Sa propre indifférence, jointe à la tournure aimable et bienveillante de son esprit, lui inspirait d’ordinaire une large tolérance, une curiosité impartiale pour toutes les doctrines, même pour celles auxquelles il était le plus étranger. Loin de partager les préventions protestantes contre le papisme et les papistes, il gardait des relations amicales avec plus d’un converti ; quand sa propre sœur se fit catholique, il lui resta tendrement attaché, et il fit poser, après sa mort, une plaque commémorative dans une chapelle où elle avait l’habitude d’aller prier. Ses voyages le conduisaient-ils à Rome, il s’y montrait sensible à la grandeur et aux espérances du catholicisme. Il est vrai que, peu après, il n’était pas moins ému des cérémonies du Kremlin ou du mont Athos. Mais ceux à qui allaient ses plus particulières complaisances étaient les esprits qui s’écartaient le plus des dogmes traditionnels ; il avait le goût de l’hérésie et des hérétiques, ne ressentant d’irritation que contre ceux qui prétendaient les condamner.

La tolérance de Stanley pour les hérésies d’autrui se doublait d’une entière tranquillité en ce qui concernait ses propres doutes. Rien, chez lui, des angoisses tragiques par lesquelles tant d’âmes

  1. Lettre de 1852, Life of Stanley, t. II, p. 437.

Tâches à effectuer >>
1. Pour chacun des énoncés suivants, dites par oui ou non s'il concorde avec l'extrait sur Stanley, et citez textuellement les mots qui tranchent. (a) Stanley rompit avec sa sœur lorsqu'elle devint catholique. (b) Les cérémonies du Kremlin et du mont Athos l'émouvaient aussi. (c) Il éprouvait de l'irritation envers les hérétiques.
2. Réécrivez, s'il vous plaît, le passage de l'extrait sur Stanley qui va de « La tolérance de » jusqu'à « II, p. 437. », en remplaçant « tranquillité » par « sérénité ».

Données sources >>
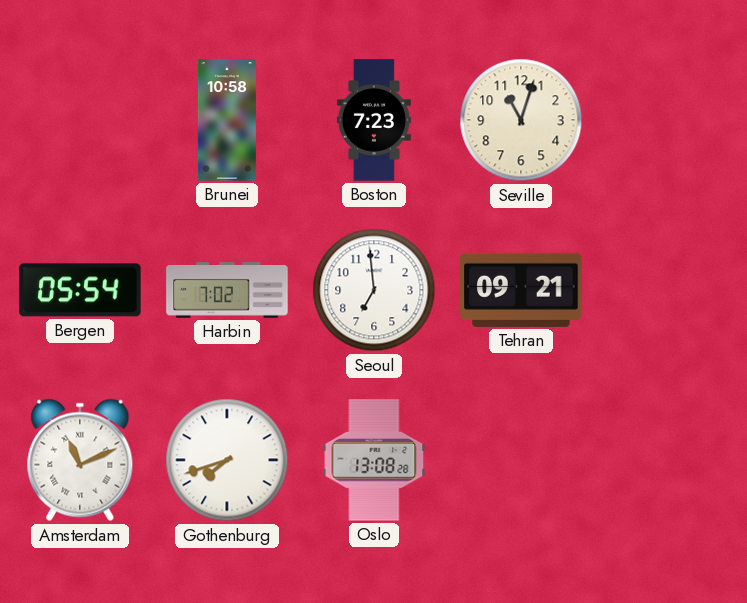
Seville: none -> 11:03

Corrigé des tâches >>
1.
(a) Non : « quand sa propre sœur se fit catholique, il lui resta tendrement attaché »
(b) Oui : « il n’était pas moins ému des cérémonies du Kremlin ou du mont Athos »
(c) Non : « ne ressentant d’irritation que contre ceux qui prétendaient les condamner »

2.
La tolérance de Stanley pour les hérésies d’autrui se doublait d’une entière sérénité en ce qui concernait ses propres doutes. Rien, chez lui, des angoisses tragiques par lesquelles tant d’âmes

  1. Lettre de 1852, Life of Stanley, t. II, p. 437.